REQUIRED ACTION
Identify each line in the records below that contains the word "setting", and copy it.

Source data:
++++++++++

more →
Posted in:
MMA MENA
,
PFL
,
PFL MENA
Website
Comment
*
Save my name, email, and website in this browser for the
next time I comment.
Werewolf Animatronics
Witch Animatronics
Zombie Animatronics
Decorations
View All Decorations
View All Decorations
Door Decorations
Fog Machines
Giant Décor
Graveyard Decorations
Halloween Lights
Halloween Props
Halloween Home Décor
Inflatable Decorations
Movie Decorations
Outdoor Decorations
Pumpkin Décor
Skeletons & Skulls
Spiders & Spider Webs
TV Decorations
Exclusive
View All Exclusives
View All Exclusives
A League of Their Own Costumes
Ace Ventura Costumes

++++++++++

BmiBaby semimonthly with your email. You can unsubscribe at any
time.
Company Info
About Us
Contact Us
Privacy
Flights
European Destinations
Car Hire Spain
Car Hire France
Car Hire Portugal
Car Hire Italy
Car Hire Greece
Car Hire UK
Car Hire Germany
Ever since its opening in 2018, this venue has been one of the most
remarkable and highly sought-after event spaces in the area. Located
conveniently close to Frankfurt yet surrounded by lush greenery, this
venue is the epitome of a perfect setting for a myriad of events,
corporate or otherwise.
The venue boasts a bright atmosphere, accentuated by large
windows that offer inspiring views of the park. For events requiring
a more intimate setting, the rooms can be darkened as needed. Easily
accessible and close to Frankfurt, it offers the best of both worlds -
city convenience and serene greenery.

++++++++++

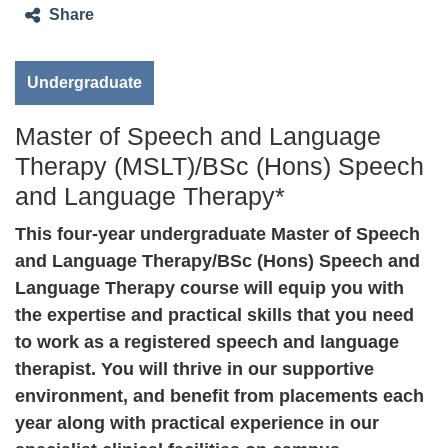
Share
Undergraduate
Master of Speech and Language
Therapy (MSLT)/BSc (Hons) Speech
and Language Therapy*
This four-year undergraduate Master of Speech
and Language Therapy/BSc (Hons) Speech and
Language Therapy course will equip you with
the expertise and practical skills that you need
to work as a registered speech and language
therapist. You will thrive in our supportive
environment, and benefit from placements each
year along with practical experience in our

++++++++++

ANSWER
venue is the epitome of a perfect setting for a myriad of events,
a more intimate setting, the rooms can be darkened as needed. Easily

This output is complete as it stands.